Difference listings
· · · · · · ·
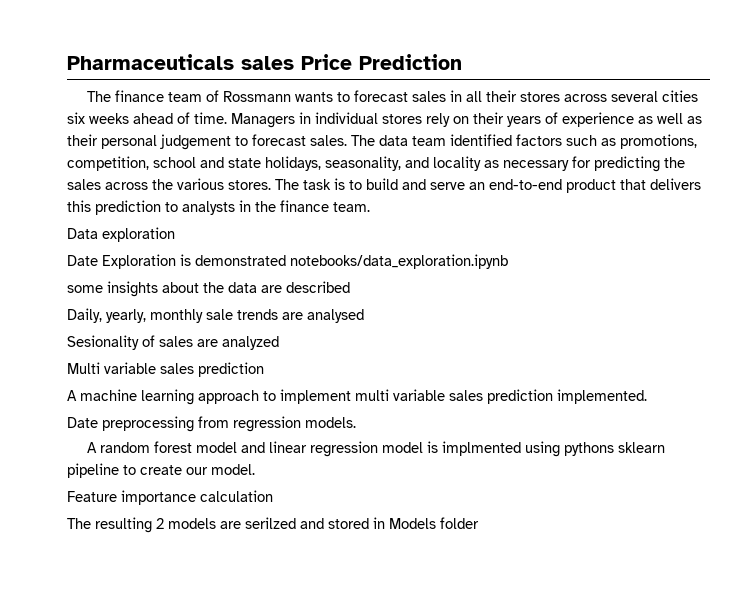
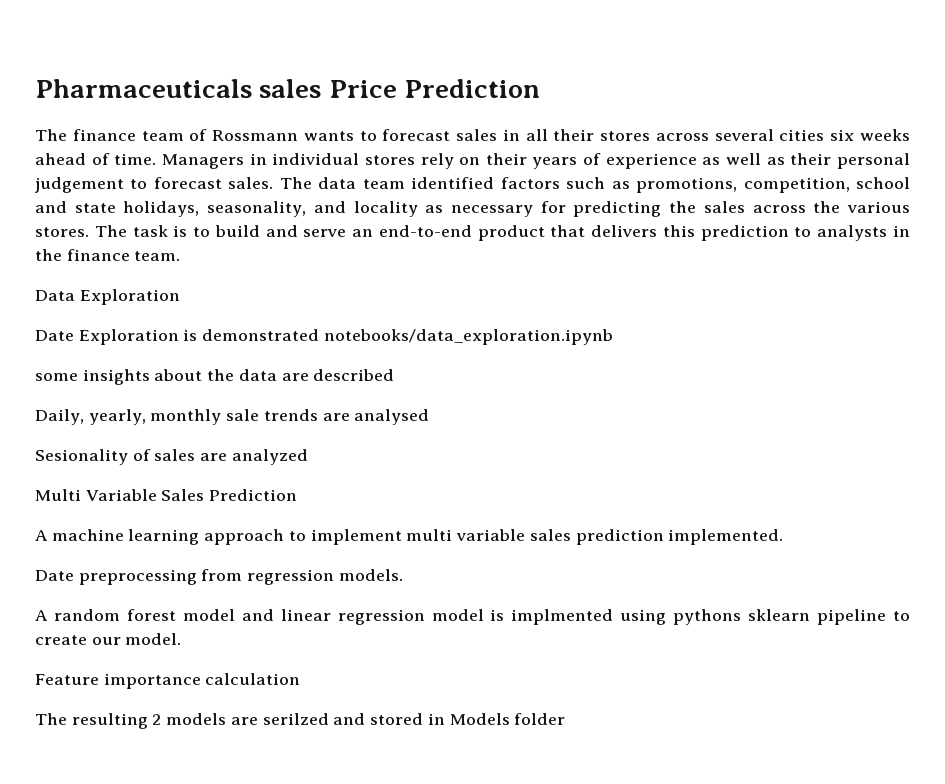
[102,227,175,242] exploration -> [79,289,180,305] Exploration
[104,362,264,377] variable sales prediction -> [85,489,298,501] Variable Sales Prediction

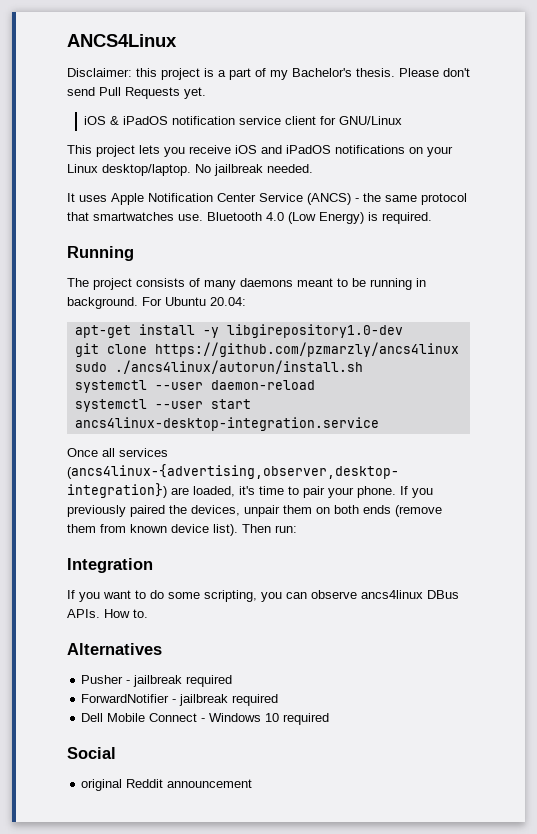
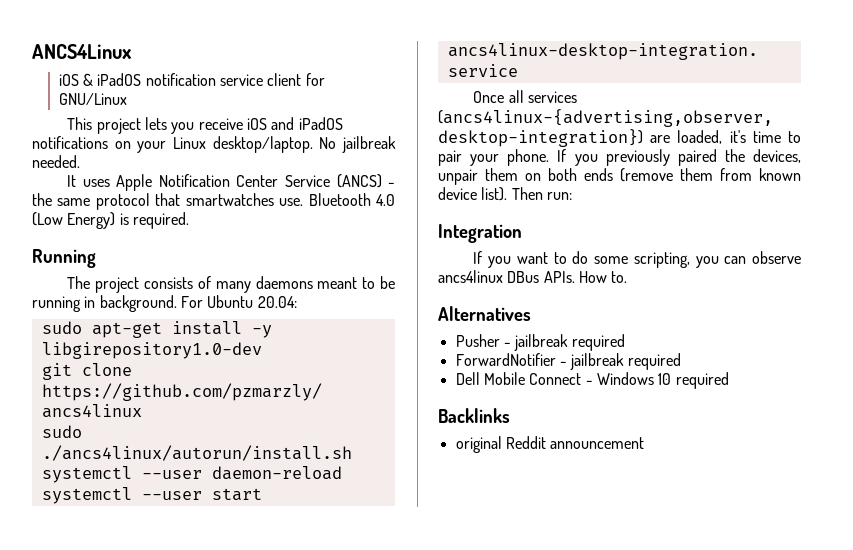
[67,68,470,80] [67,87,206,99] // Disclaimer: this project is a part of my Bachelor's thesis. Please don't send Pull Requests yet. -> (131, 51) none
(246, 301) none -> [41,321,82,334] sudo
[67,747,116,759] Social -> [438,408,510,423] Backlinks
· · · · · · ·
What to do> Leave out the images and repeat the rest of the data word for word.

Reply>
[102,227,175,242] exploration -> [79,289,180,305] Exploration
[104,362,264,377] variable sales prediction -> [85,489,298,501] Variable Sales Prediction

[67,68,470,80] [67,87,206,99] // Disclaimer: this project is a part of my Bachelor's thesis. Please don't send Pull Requests yet. -> (131, 51) none
(246, 301) none -> [41,321,82,334] sudo
[67,747,116,759] Social -> [438,408,510,423] Backlinks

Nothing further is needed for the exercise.